▶ [WORK TO BE COMPLETED]
From the entries that follow, copy each line containing the word "input".

----- SUPPLIED MATERIAL

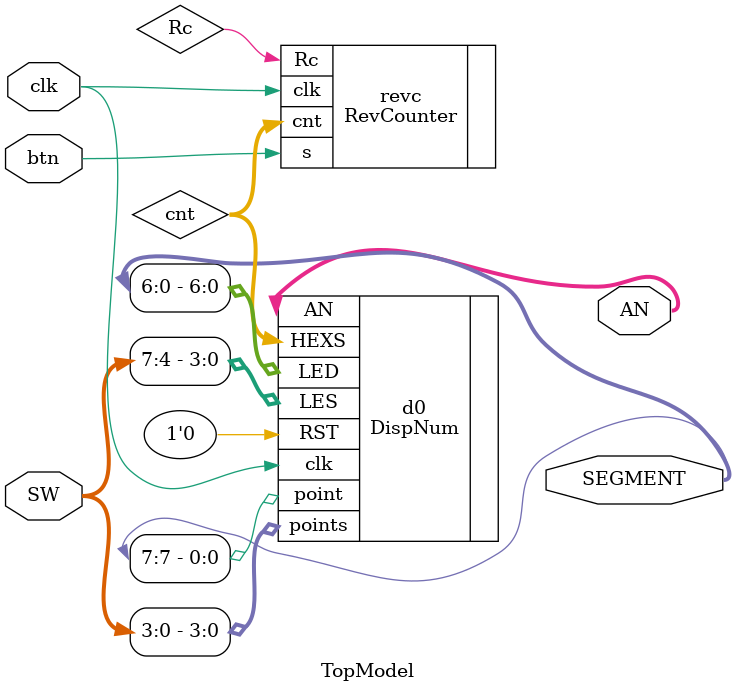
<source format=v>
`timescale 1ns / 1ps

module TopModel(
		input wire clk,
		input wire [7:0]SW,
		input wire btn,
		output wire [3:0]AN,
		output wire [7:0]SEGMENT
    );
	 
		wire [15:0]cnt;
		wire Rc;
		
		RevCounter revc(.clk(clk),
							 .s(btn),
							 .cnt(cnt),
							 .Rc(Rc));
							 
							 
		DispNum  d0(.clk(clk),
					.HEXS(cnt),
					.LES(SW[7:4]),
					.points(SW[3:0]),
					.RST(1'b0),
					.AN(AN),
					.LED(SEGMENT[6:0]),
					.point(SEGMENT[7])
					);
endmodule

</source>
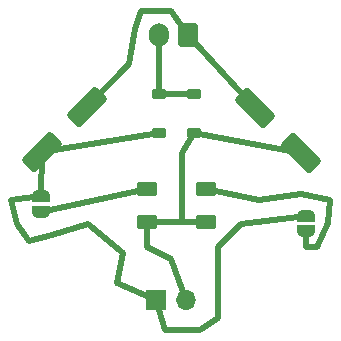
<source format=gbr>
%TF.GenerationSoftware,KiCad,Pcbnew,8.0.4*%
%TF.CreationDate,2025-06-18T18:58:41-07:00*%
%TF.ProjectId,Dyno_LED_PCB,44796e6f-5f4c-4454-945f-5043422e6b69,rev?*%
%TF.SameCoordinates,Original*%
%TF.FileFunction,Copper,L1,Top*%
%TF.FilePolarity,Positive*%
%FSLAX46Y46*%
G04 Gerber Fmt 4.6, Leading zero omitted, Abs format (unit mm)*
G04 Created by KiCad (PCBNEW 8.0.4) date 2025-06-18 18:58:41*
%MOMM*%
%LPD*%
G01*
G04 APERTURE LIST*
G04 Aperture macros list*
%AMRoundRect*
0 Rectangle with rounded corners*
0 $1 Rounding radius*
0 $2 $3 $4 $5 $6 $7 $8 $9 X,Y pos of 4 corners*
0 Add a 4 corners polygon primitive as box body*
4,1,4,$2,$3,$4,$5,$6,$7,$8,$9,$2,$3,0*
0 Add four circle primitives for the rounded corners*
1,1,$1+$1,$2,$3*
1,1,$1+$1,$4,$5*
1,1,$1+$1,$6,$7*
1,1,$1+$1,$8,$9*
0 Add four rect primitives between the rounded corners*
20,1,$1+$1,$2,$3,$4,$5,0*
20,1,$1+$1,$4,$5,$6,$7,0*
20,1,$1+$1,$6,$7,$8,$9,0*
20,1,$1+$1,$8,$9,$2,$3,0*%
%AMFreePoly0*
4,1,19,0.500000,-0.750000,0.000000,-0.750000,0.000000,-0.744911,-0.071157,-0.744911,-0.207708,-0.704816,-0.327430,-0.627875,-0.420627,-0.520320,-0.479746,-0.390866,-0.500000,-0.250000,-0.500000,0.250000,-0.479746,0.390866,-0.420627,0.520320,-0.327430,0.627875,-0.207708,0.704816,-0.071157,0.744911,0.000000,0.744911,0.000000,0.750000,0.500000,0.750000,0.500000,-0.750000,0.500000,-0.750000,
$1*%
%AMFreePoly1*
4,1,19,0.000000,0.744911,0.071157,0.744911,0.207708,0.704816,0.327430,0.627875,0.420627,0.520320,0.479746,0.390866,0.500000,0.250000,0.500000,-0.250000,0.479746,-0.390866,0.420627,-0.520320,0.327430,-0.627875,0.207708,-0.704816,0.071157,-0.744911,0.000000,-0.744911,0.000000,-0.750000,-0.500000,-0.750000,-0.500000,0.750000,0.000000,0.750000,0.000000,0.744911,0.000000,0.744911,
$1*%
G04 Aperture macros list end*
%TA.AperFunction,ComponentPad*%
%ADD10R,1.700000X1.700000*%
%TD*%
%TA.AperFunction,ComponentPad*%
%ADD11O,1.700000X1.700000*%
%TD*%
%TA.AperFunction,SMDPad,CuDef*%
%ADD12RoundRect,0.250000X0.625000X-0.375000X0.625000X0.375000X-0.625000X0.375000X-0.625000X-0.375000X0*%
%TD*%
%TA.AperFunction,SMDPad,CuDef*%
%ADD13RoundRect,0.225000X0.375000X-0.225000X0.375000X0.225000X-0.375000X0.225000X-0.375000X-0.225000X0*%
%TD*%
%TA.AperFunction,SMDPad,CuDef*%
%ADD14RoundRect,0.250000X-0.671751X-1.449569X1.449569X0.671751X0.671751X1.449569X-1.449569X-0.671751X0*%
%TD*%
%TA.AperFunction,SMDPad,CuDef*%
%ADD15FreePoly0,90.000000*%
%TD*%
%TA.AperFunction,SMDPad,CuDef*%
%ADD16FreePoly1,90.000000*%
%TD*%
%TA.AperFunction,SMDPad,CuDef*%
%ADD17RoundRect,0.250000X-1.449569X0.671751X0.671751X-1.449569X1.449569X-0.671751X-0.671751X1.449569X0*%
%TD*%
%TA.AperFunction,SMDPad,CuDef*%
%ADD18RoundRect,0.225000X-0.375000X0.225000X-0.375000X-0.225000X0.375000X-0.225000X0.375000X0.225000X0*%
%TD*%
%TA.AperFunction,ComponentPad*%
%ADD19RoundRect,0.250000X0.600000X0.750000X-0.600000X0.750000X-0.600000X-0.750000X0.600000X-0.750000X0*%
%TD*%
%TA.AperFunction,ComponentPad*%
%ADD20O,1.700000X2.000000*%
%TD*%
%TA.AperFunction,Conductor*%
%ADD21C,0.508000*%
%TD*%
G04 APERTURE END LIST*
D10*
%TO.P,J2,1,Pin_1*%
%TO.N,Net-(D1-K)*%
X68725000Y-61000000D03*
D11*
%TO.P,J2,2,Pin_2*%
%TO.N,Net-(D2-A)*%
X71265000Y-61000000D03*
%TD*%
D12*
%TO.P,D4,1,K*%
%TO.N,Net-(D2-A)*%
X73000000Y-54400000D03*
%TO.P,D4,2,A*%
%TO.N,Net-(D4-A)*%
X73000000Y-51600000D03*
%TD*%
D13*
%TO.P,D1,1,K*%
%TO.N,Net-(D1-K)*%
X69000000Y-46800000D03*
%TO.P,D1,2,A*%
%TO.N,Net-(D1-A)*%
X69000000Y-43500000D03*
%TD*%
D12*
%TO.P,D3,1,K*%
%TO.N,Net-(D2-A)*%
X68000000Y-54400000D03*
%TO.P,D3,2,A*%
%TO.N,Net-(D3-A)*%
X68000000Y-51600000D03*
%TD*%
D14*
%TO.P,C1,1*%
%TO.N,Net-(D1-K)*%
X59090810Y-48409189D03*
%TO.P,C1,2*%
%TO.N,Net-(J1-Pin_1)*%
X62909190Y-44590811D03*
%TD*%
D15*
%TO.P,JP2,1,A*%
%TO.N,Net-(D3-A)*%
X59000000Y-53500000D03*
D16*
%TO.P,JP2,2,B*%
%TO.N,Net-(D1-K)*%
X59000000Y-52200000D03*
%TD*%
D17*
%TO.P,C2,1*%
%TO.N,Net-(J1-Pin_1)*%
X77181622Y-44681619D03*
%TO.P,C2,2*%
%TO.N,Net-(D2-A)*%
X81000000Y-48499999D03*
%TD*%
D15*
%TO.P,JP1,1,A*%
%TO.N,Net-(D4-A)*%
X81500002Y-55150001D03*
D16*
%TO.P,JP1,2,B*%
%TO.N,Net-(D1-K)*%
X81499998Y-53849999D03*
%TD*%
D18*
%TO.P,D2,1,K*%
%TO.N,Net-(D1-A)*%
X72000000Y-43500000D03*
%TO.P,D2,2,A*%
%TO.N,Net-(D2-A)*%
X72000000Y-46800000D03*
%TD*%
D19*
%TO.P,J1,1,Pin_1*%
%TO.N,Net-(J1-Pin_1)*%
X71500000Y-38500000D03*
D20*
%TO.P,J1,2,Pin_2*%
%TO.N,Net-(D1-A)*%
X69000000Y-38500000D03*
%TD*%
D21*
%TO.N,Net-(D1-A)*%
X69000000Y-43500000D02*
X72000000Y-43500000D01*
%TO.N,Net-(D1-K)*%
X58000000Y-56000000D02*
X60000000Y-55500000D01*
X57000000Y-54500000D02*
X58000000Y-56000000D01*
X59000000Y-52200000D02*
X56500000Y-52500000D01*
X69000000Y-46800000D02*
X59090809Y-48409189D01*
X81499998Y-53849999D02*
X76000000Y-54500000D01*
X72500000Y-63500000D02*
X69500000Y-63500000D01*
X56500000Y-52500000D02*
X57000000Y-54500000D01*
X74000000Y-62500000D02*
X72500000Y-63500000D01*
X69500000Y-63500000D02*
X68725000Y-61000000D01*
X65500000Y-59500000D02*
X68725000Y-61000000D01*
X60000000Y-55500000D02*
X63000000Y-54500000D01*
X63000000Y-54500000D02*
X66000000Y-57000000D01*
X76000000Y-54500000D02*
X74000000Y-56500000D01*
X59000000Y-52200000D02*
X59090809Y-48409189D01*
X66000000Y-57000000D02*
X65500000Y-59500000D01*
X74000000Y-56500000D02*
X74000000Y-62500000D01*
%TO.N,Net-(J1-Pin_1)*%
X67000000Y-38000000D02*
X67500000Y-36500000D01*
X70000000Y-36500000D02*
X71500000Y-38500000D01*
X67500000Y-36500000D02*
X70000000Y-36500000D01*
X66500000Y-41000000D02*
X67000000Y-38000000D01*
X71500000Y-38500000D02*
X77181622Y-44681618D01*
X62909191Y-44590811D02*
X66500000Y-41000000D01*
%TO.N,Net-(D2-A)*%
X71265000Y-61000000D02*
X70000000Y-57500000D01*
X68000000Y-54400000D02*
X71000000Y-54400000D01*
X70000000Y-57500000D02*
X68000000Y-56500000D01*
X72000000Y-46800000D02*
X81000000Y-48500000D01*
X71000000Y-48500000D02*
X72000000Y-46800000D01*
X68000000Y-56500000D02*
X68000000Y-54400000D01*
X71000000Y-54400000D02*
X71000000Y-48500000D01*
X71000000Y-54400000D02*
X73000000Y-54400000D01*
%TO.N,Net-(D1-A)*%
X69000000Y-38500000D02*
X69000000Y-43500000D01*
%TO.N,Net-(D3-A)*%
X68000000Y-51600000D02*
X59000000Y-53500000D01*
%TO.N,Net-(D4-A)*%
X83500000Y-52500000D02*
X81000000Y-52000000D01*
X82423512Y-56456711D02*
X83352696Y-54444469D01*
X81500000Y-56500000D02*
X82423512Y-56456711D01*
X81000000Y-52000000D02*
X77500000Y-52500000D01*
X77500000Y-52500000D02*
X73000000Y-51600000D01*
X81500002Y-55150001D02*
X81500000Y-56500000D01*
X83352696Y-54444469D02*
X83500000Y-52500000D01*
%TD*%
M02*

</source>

----------

▶ [RESPONSE TO THE EXERCISE]
		input wire clk,
		input wire [7:0]SW,
		input wire btn,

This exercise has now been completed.